A eurobond could also help create a fixed measure of value that could provide a reliable part of capital base for banks – the role that gold performed in the past, and which the sovereign bonds of wealthy countries did until recently. Banks holding these eurobonds would then have something of real and certain value in their capital base, on the strength of which they could confidently base their lending decisions. In that way, credit would start flowing again, jobs would be created and permanent structural damage to our economies would be avoided.

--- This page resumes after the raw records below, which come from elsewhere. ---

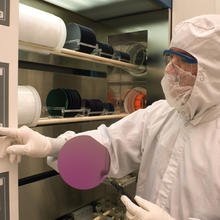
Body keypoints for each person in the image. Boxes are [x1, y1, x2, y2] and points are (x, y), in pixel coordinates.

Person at [0, 14, 220, 220]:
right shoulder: (161, 115)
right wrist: (52, 145)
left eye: (182, 61)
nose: (170, 70)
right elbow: (109, 145)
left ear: (211, 70)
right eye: (170, 58)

If this happened, rather than being the world’s economic problem Europe could be the provider of a significant part of the world’s economic solution.
The political and fiscal union we would thus create need not be intrusive on the politics of member states. It can be made acceptable to national public opinions so long as some key conditions are met:
- That the top people running the new system will have been directly elected by the people of Europe rather than selected by elites meeting in private. In that way a genuine European demos would be created, without which a political and fiscal union could not long survive.
- That the EU should get a slightly enlarged and wider tax base than its present one.
- That the new political and fiscal union should be accompanied by a genuine effort at public education that explains the interdependence between banks, taxpayers and ordinary people, in a way than banishes present misconceptions and convinces people that saving the banking system and preserving the credit of other EU states is in the public interest of all.
John Bruton was Taoiseach (prime minister) of the Republic of Ireland, leading the “Rainbow Coalition” of his own Fine Gael party, Labour and the Democratic Left from 1994-97. He was the EU’s Ambassador to the U.S. (2004-9) and is a former Vice-President of the European People’s Party.